Advogados de São Paulo não terão que pagar multa da CPMF

Os advogados paulistas não terão que pagar a multa da CPMF. A decisão foi do juiz federal Paulo Sérgio Domingues ao conceder liminar em mandado de segurança impetrado pela OAB-SP, pela AASP e pela IASP.

Leia a íntegra da decisão:

PODER JUDICIÁRIO

JUSTIÇA FEDERAL

5ª Vara Federal Cível de São Paulo

Processo nº 2000.61.00.043004-4

Mandado de Segurança Coletivo

Impetrantes: Ordem dos Advogados do Brasil - Secção de São Paulo, Associação dos Advogados de São Paulo - AASP e Instituto dos Advogados de São Paulo

Impetrado: Superintendente da Receita Federal em São Paulo

Vistos.

Trata-se de mandado de segurança coletivo em que as entidades Impetrantes alegam, em síntese, que em julho de 1999 ingressaram com mandado de segurança coletivo visando discutir a constitucionalidade da cobrança da Contribuição Provisória sobre Movimentação ou Transmissão de Valores e de Créditos e Direitos de Natureza Financeira, conhecida como CPMF, instituída pela Emenda Constitucional nº 21199. O processo foi distribuído à 12ª Vara Federal Cível de São Paulo, e recebeu o nº 1999.61.00.03263 1-5.

Naquele feito foi concedida a liminar em 13 de julho de 1999, para o fim de suspender a exigibilidade da CPMF quando da movimentação das contas dos representados, sócios e associados das Impetrantes. Todavia, tal decisão foi reformada por força de decisão concessiva de efeito suspensivo em agravo de instrumento no TRF da 3º Região. Finalmente, o mandado de segurança recebeu sentença de improcedência, e atualmente os autos se encontram no Tribunal Regional Federal aguardando decisão do recurso de apelação interposto pelas Impetrantes.

Em virtude do ocorrido, prosseguem as Impetrantes, por dez dias, ou seja, entre 13 de julho de 1999 e 22 de julho de 1999, vigorou medida liminar suspendendo a exigibilidade do recolhimento da CPMF para todos os representados, associados ou sócios das Impetrantes.

Em 28 de agosto de 2000 foi editada a Medida Provisória nº 2.037-21, reeditada em 26 de setembro de 2000 sob nº 2.037-22, a qual, em seus artigos 45 e 46, regulamentou o recolhimento da CPMF que deixou de ser paga em virtude de medida liminar ou sentença de mérito posteriormente revogadas.

Contudo, entendem as Impetrantes, que essa Medida Provisória se encontra eivada de vícios de inconstitucionalidade e ilegalidade, razão pela qual ingressam com a presente ação objetivando, primeiro em sede de liminar e depois em definitivo, provimento jurisdicional que autorize seus representados, sócios e associados a não se submeterem a seus efeitos.

Argumentam as Entidades Impetrantes, de início, que houve violação ao princípio da legalidade estrita instituído no art. 150 I d a Constituição Federal uma vez que a Medida Provisória não é instrumento hábil a versar sobre matéria tributária.

Prosseguindo, entendem ser a Medida Provisória 2.037-21 inconstitucional, por ausência do pressuposto de urgência exigido em sua edição pelo art. 62 da Constituição Federal.
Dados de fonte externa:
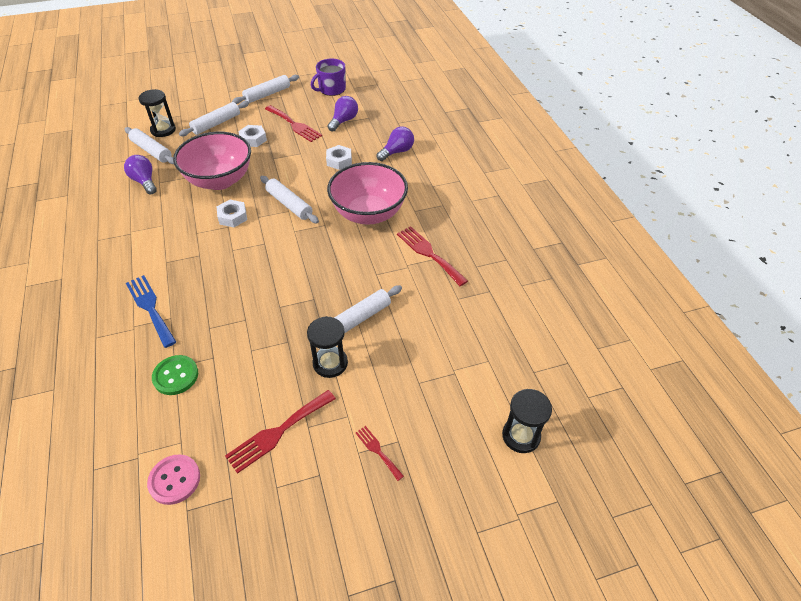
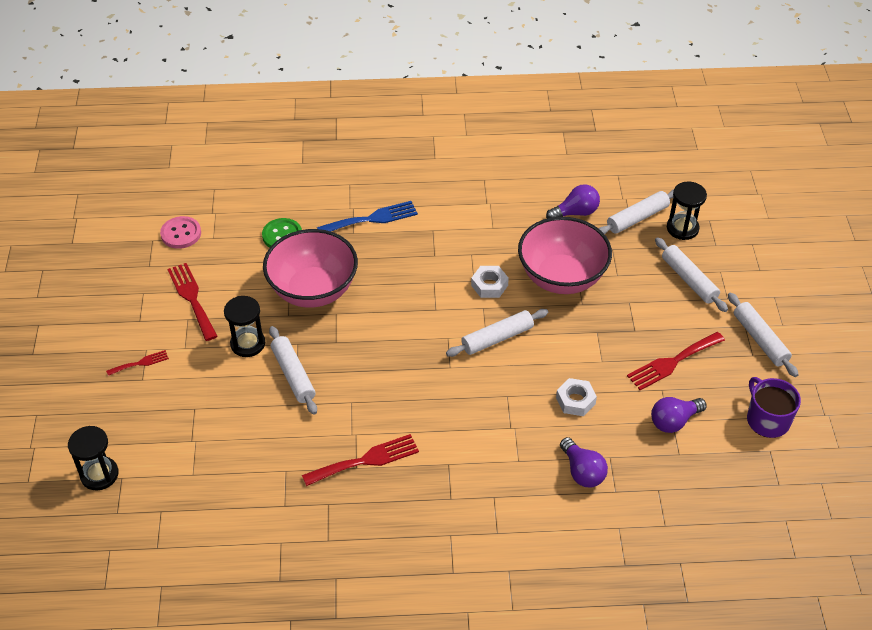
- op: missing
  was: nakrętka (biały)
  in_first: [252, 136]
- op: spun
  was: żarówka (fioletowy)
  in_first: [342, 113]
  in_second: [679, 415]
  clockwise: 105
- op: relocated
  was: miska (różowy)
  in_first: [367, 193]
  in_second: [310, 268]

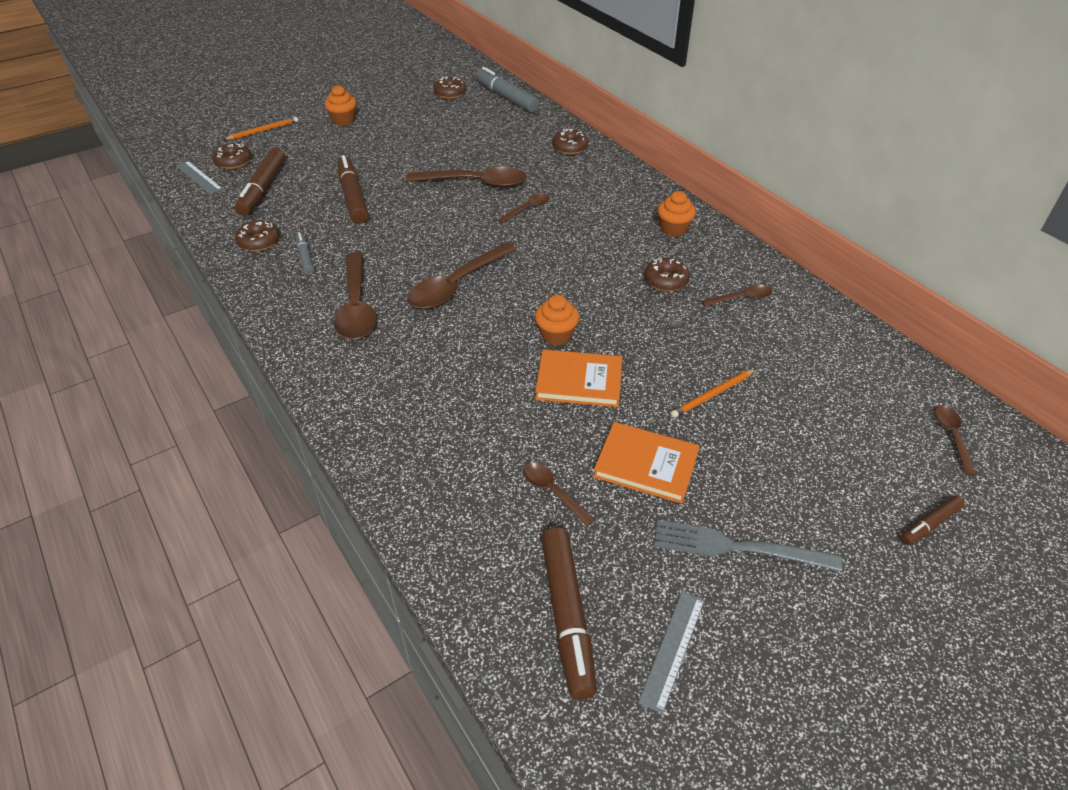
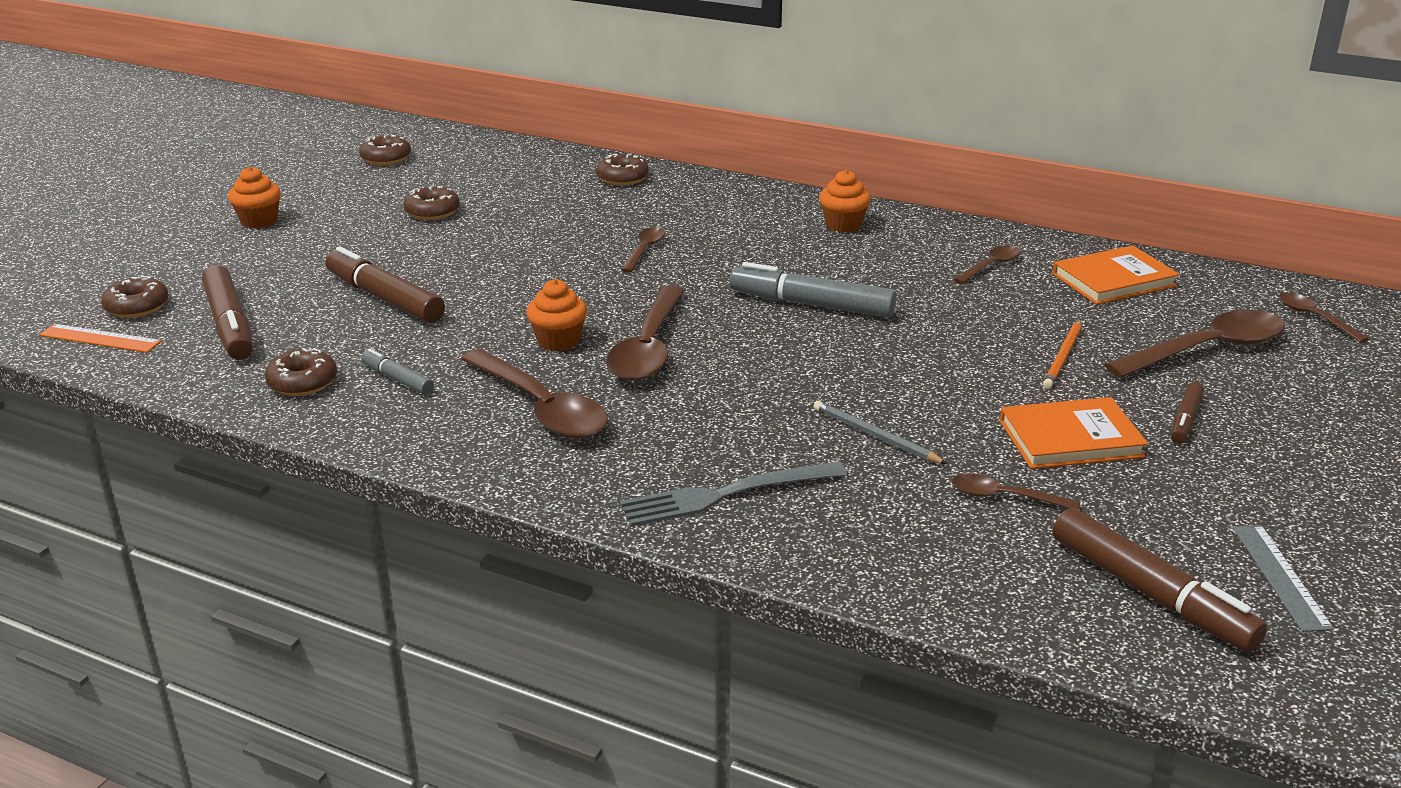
- op: colour
  was: linijka (szary)
  now: linijka (pomarańczowy)
  in_first: [199, 178]
  in_second: [100, 338]
- op: missing
  was: ołówek (pomarańczowy)
  in_first: [260, 128]
- op: relocated
  was: łyżka (brązowy)
  in_first: [466, 177]
  in_second: [1195, 344]
- op: relocated
  was: flamaster (szary)
  in_first: [507, 89]
  in_second: [813, 290]
- op: relocated
  was: muffinka (pomarańczowy)
  in_first: [557, 320]
  in_second: [556, 315]
- op: relocated
  was: książka (pomarańczowy)
  in_first: [578, 378]
  in_second: [1116, 274]
- op: relocated
  was: donut (brązowy)
  in_first: [667, 275]
  in_second: [431, 202]
- op: relocated
  was: widelec (szary)
  in_first: [748, 546]
  in_second: [733, 493]
- op: relocated
  was: flamaster (brązowy)
  in_first: [932, 520]
  in_second: [1187, 412]
- op: appeared
  now: ołówek (szary)
  in_second: [880, 432]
Aduzem, ainda, que a citada Medida Provisória incorreu em violação ao direito de propriedade e ao direito ao devido processo legal assegurados pelo art. 5°, incisos XXII, LIV e LV da Constituição Federal, pois, ao estabelecer que os bancos devem promover débito automático dos valores que deixaram de ser recolhidos a título de CPMF em virtude de liminares ou sentenças revogadas, atinge o patrimônio dos contribuintes consistente nos seus saldos bancários, e não respeita o devido processo legal por não permitir aos contribuintes o contraditório e a ampla defesa.
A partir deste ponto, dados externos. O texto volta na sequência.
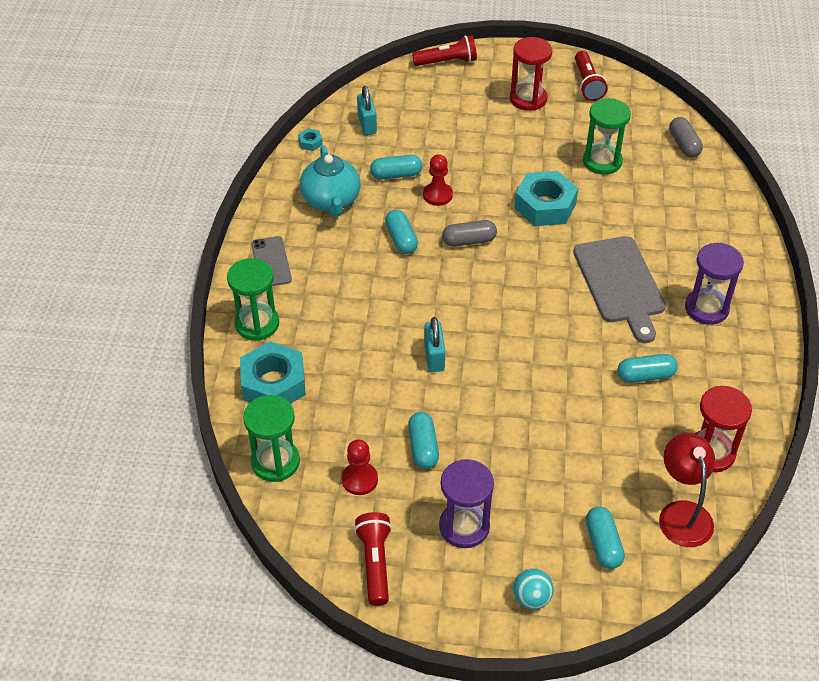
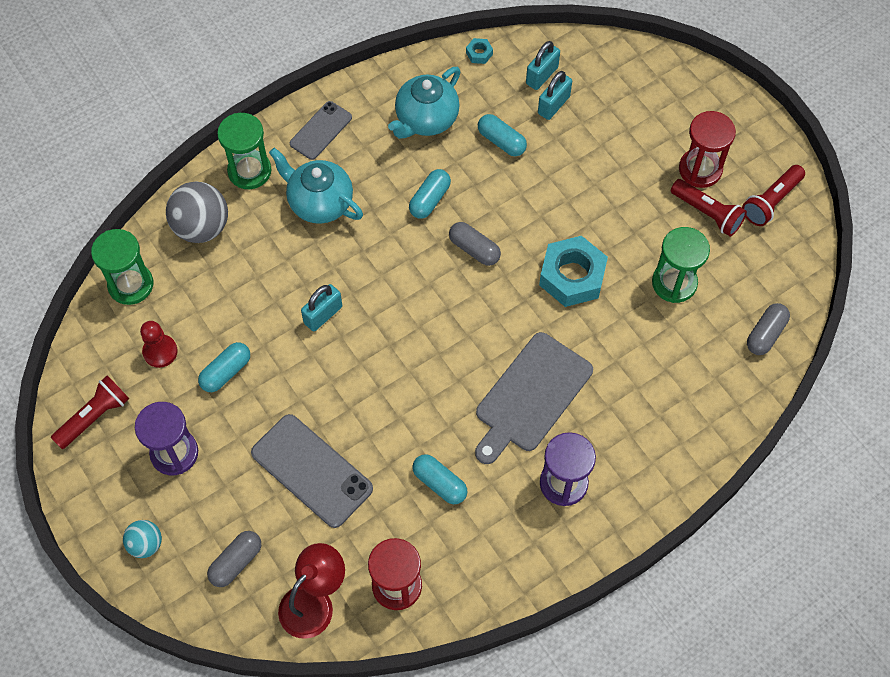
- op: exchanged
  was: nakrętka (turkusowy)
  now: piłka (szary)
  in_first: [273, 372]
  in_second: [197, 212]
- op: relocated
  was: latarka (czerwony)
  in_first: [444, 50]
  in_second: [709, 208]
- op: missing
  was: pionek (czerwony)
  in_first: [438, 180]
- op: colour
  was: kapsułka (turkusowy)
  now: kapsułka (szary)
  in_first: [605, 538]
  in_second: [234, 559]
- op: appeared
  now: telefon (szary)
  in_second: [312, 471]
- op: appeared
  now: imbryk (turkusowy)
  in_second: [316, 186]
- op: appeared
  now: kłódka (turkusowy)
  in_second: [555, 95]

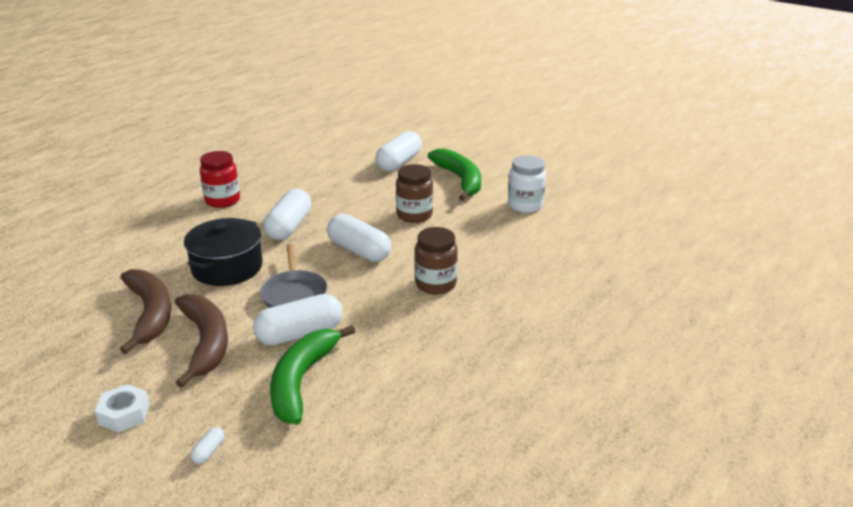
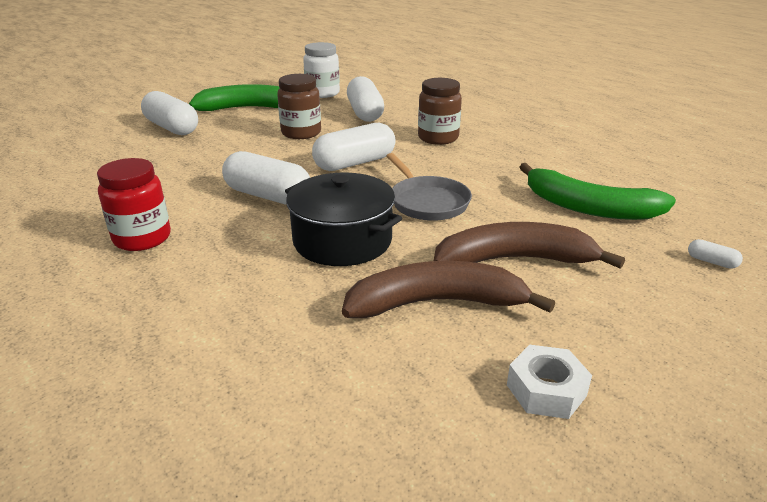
- op: relocated
  was: nakrętka (biały)
  in_first: [122, 408]
  in_second: [549, 382]
- op: relocated
  was: kapsułka (biały)
  in_first: [298, 320]
  in_second: [365, 99]
- op: spun
  was: patelnia (szary)
  in_first: [294, 276]
  in_second: [429, 187]
  clockwise: 60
Afirmam também estar ocorrendo violação ao principio constitucional que assegura o livre acesso ao Judiciário, uma vez que, ao exigir o desconto imediato da CPMF acrescido de juros e multa, a Medida Provisória ora impugnada está imputando penalidade a cidadãos que buscaram o Judiciário para defender o que entendiam ser seu direito.

Teria, ainda, a MP em comento promovido violação ao sigilo de dados e bancário, pois as instituições bancárias não podem divulgar, mesmo para a Receita Federal, as informações bancárias que possuem a respeito da movimentação de seus clientes sem autorização judicial.

Mais ainda, atacam as Impetrantes a cobrança de juros moratórios e multa moratória, a qual está prevista no art. 46, III da MP 2.037-21 e Instrução Normativa 89 da Secretaria da Receita Federal. Esta instrução prevê a cobrança de juros pela taxa SELIC e multa de 0,33% por dia de atraso até o limite de 20%. A multa de mora seria indevida, por estarem os contribuintes, à época do não recolhimento da CPMF, amparados por decisão judicial, assim como os juros, pelo mesmo motivo e pela inconstitucionalidade da aplicação da taxa SELIC.

É o relatório. Passo a decidir.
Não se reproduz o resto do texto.